Le débat fait rage parmi les acteurs de la fibre en zones moins denses. D’un côté, le Sénat se préoccupe de l’avancée de la couverture en fibre optique et demande au mois d’août des éclaircissements à l’Arcep, l’Autorité de régulation des communications et des postes. Celle-ci conclut ce jeudi 26 octobre à un rythme insuffisant du déploiement. D’un autre côté, SFR avance tête baissée et annonce l’objectif de couvrir à lui seul tout le territoire. Allant a priori dans le même sens, ces deux positions seraient plutôt inconciliables.

Réseaux d’initiative publique

En effet, faire cavalier seul, comme compte le faire SFR, n’est pas compatible avec la politique de déploiement public-privé. Celle-ci est incarnée par les opérateurs de réseaux d’initiative publique, ou RIP. Agissant sous la direction des activités territoriales, ils montent au créneau ce vendredi 27 octobre et demandent au gouvernement de donner aux collectivités locales les moyens de refuser le déploiement d’un réseau fibré par SFR. Ce dernier a annoncé au début de juillet son intention de fibrer toute la France d’ici à 2025, uniquement à l’aide de ses propres deniers.

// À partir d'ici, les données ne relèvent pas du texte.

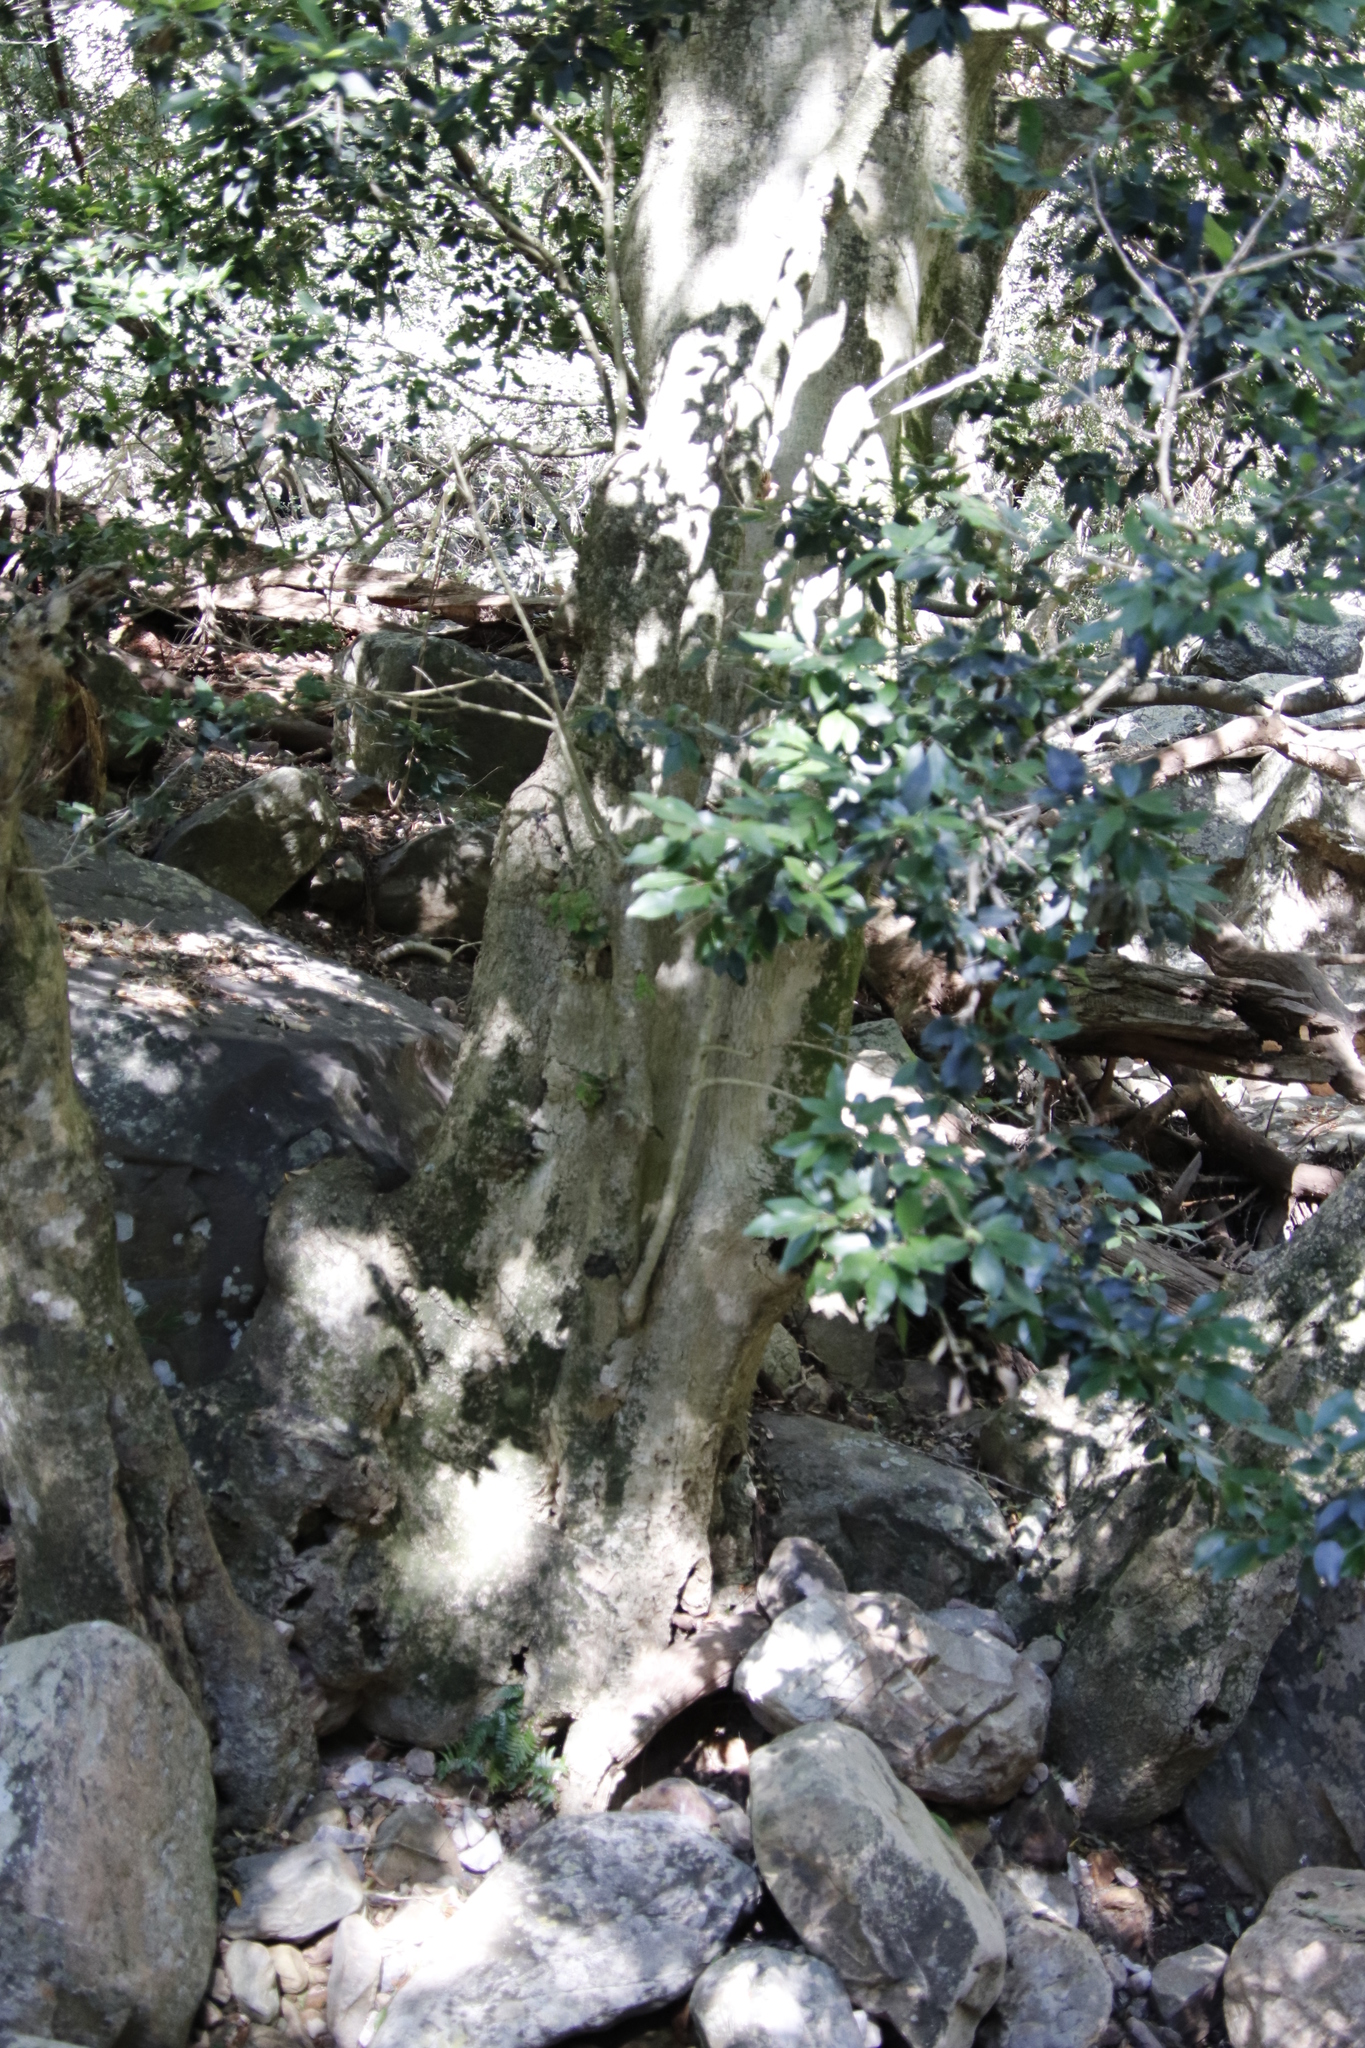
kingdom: Plantae
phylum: Tracheophyta
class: Magnoliopsida
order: Aquifoliales
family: Aquifoliaceae
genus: Ilex
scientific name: Ilex mitis
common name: African holly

S’appuyer sur le privé plutôt que subventionner un projet public

Cette annonce de SFR a retenu toute l’attention de l’Arcep. Ce mercredi, Sébastien Soriano, président de l’Arcep, a rappelé devant les commissions du Sénat la pertinence du plan très haut débit demandant une articulation public-privé. « La remise en cause de cet équilibre serait préjudiciable à la fois à la dynamique des déploiements, à la prévisibilité de la confiance nécessaire pour libérer l’investissement. Elle serait contraire à une gestion efficace des deniers publics. » L’Arcep accueille donc favorablement l’hypothèse d’un territoire qui viendrait s’appuyer sur SFR plutôt que subventionner un projet public.

Orange et SFR en retard

Les simulations de l’Arcep montrent que le rythme actuel des déploiements d’Orange et de SFR ne permet pas d’envisager la couverture intégrale de la zone peu dense en 2020, comme ces opérateurs s’y étaient engagés en 2011. Pour y parvenir, Orange doit accélérer son rythme de déploiement trimestriel de plus de 60 %, SFR de plus de 70 %. Selon le gendarme des télécoms, un nouveau partage de cette zone entre les opérateurs privés souhaitant investir et assorti d’engagements juridiquement opposables permettrait d’accélérer les déploiements de fibre optique et l’atteinte de l’objectif de 2020.

En zones peu denses, 15 millions de prises sont à terme potentiellement concernées. Selon les opérateurs de réseaux d’initiative publique, leur équipement en fibre représente plus de 10 milliards d’euros d’investissement.